The Authorized Share Capital of the Company is Rs. 332, 00,00,000/- (Rupees three hundred and thirty two crores only) divided into 25,80,00,000 (Twenty Five crores Eighty Lakhs only) equity shares of Rs.10/- ( Ten only) each, and 7,40,00,000 (Seven Crore Forty Lakhs only) preference shares of Rs. 10/- (Ten only) each and the said preference shares may be redeemable/non-redeemable, cumulative/non-cumulative, convertible/nonconvertible, participating/non-participating or otherwise at the option of the Company, in the share capital of the Company with power to increase or reduce the capital of the Company and to divide the shares in the capital for the time being into several classes and to attach thereto respectively such preferential/deferred, qualified or special rights, privileges or conditions as may be determined by or in accordance with the regulations of the company and to vary modify or abrogate any such rights, privileges or conditions in such manner as may for the time being be provided by the regulations of the Company .

There was no change in Paid up Share Capital of the Company during the year under review

The Company has not issued any shares with differential rights and hence no information as per the provisions of Section 43(a) (ii) of the Act read with Rule 4(4) of the Companies (Share Capital and Debenture) Rules, 2014 is furnished.

Deposits

The Company has not accepted any deposits from the public and as such, no amount on account of principal or interest on deposits from public was outstanding as on the date of the balance sheet, in terms of Section 73 of the Companies Act, 2013.

Extracts of Annual Return

As required by Section 92(3) of the Act read with Rule 12(1) of the Companies (Management and Administration) Rules, 2014, extract of the Annual Return in Form MGT-9 is available on the Company’s website at www.seil.co.in / investor relations.

Conservation of energy, technology absorption, foreign exchange earnings and outgo pursuant to provisions of Section 134(3)(m) of the Companies Act, 2013 (Act) read with the Companies (Accounts) Rules, 2014

Information with respect to conservation of energy, technology absorption, foreign exchange earnings and outgo pursuant to Section 134(3)(m) of the Act read with Companies (Accounts) Rules, 2014 is prepared and the same is enclosed as Annexure - 2 to this Report.

DATA ENTRIES:
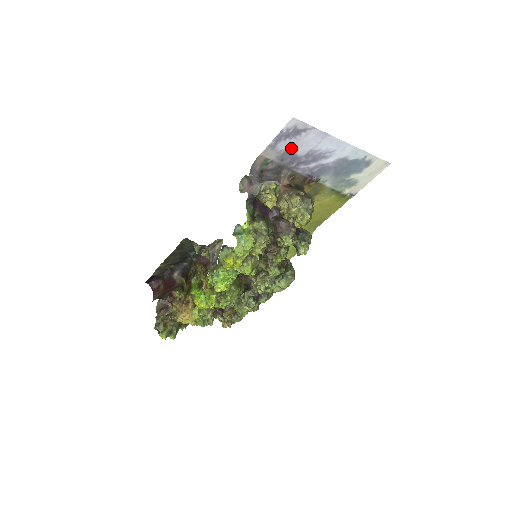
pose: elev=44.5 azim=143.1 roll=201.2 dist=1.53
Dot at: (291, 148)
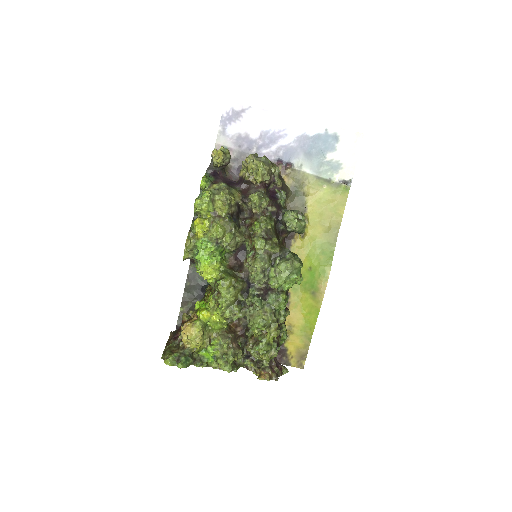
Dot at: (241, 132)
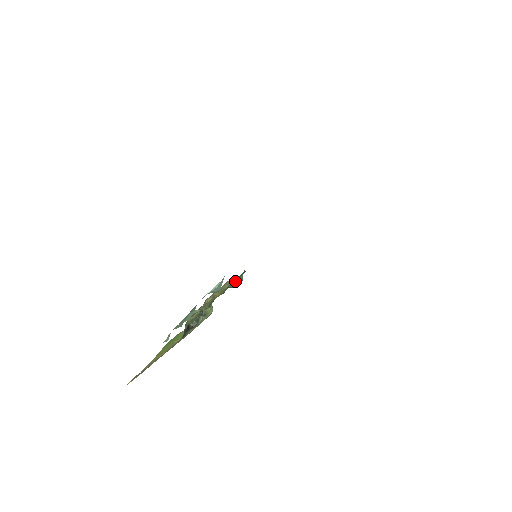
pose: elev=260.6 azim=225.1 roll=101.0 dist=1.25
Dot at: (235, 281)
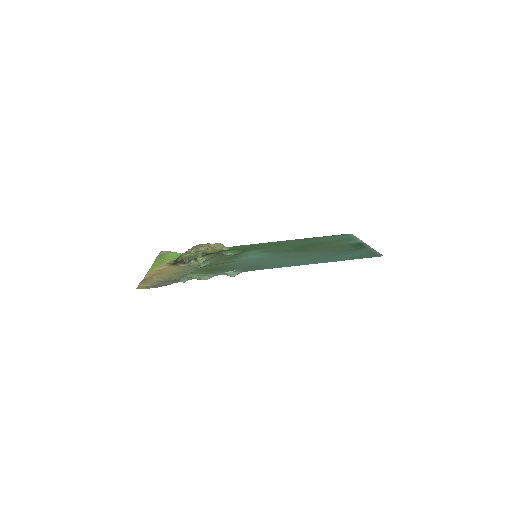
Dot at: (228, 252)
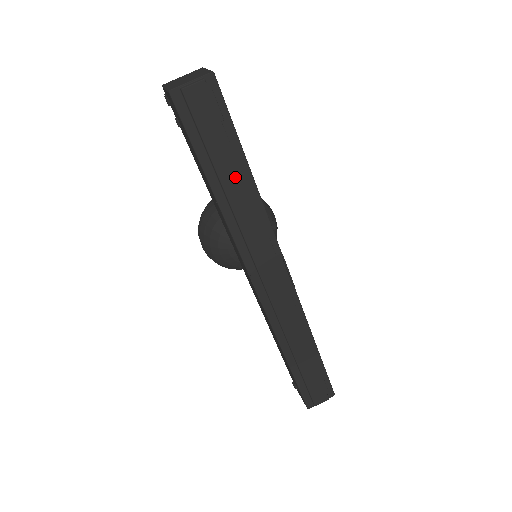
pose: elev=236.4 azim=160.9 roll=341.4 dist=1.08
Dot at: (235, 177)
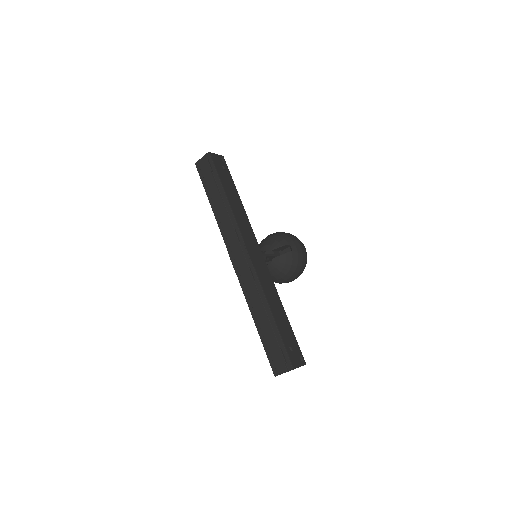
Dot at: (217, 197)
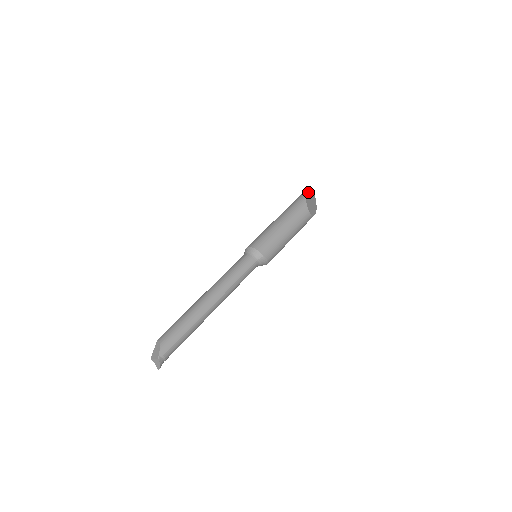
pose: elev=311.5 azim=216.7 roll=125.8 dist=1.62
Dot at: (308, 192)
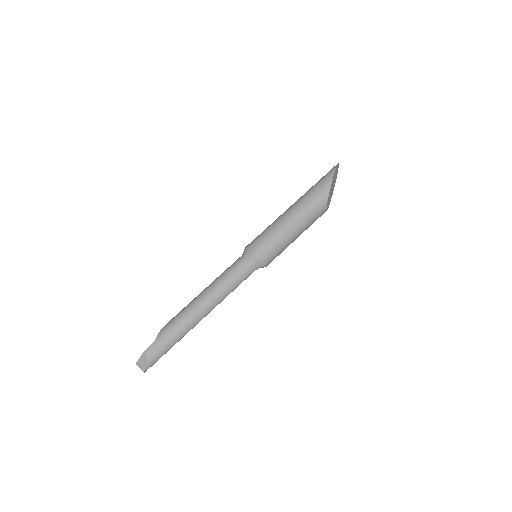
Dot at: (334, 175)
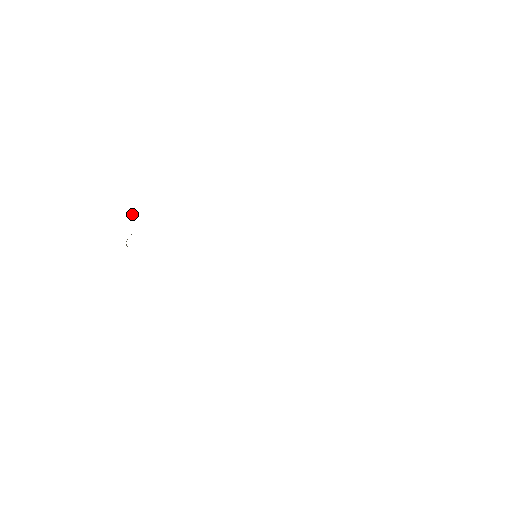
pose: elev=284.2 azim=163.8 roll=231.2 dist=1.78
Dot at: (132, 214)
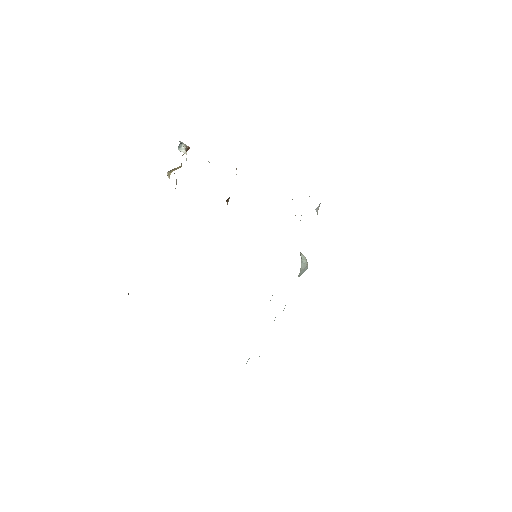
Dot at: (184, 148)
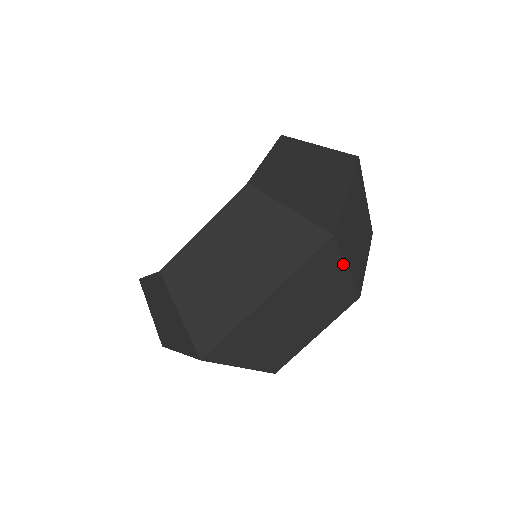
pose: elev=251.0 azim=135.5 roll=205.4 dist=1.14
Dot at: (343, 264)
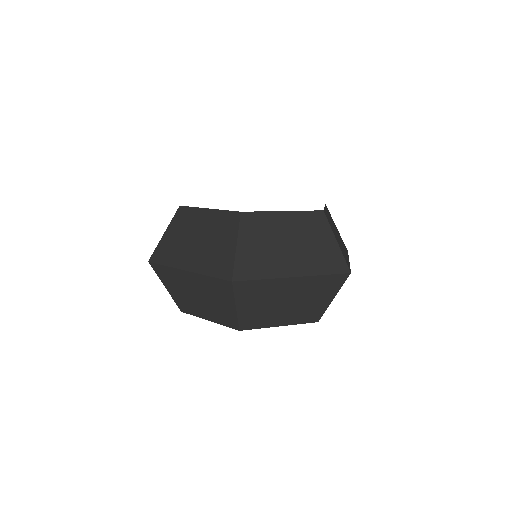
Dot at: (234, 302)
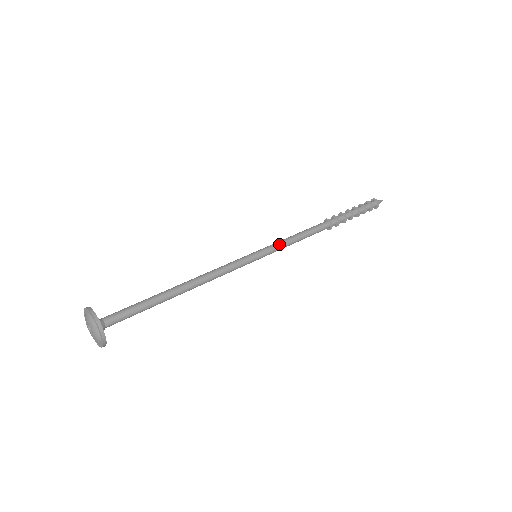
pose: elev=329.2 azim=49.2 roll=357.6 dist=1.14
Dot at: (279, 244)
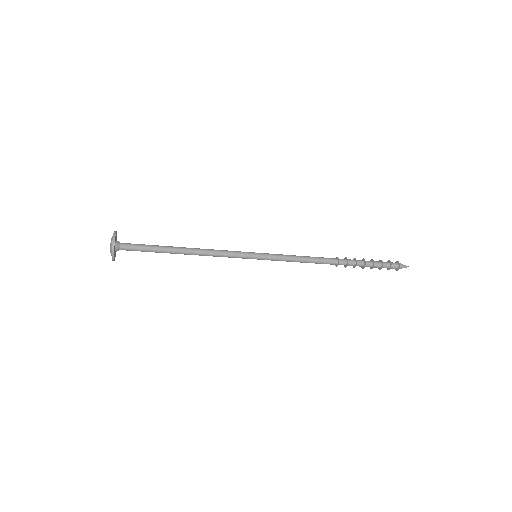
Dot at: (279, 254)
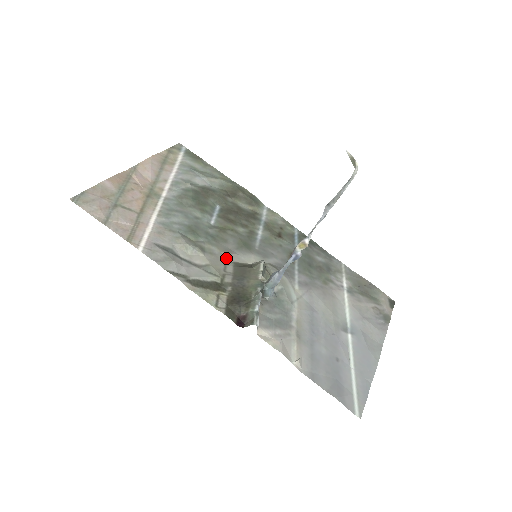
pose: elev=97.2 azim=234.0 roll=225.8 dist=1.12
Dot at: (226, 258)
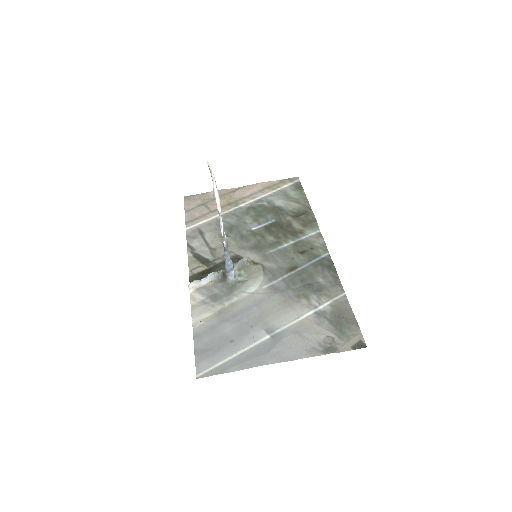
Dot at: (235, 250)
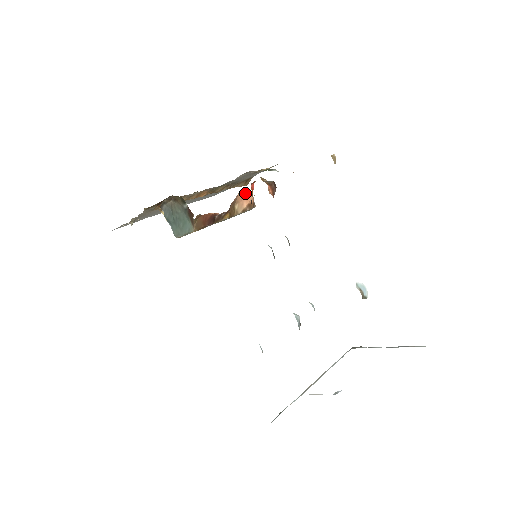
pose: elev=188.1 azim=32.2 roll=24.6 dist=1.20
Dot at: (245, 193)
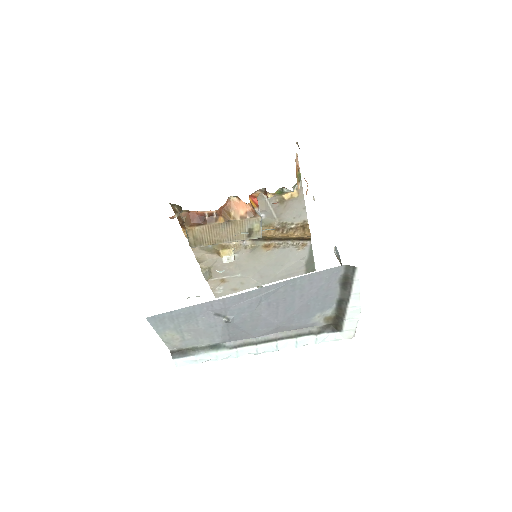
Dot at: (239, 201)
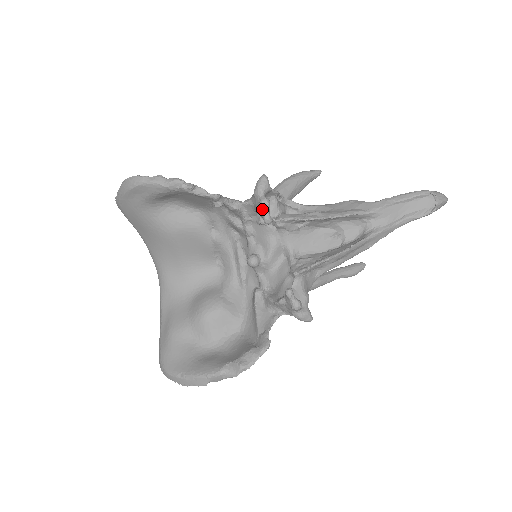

TO DO:
• 1. In the annual report excerpt, rewrite the passage starting at "Information with respect" and ending at "to this Report.", replacing "enclosed" with "attached".
• 2. Decide whether each statement agrees with the annual report excerpt, answering yes or no and quoting the words of the excerpt that settle it: (a) The Company accepted deposits from the public during the year. (b) An extract of the Annual Return in Form MGT-9 can be found on the Company's website. (c) The Paid up Share Capital of the Company changed during the year under review.

THE RESPONSES:
• 1.
Information with respect to conservation of energy, technology absorption, foreign exchange earnings and outgo pursuant to Section 134(3)(m) of the Act read with Companies (Accounts) Rules, 2014 is prepared and the same is attached as Annexure - 2 to this Report.

• 2.
(a) No: "The Company has not accepted any deposits from the public"
(b) Yes: "extract of the Annual Return in Form MGT-9 is available on the Company’s website at www.seil.co.in / investor relations"
(c) No: "There was no change in Paid up Share Capital of the Company during the year under review"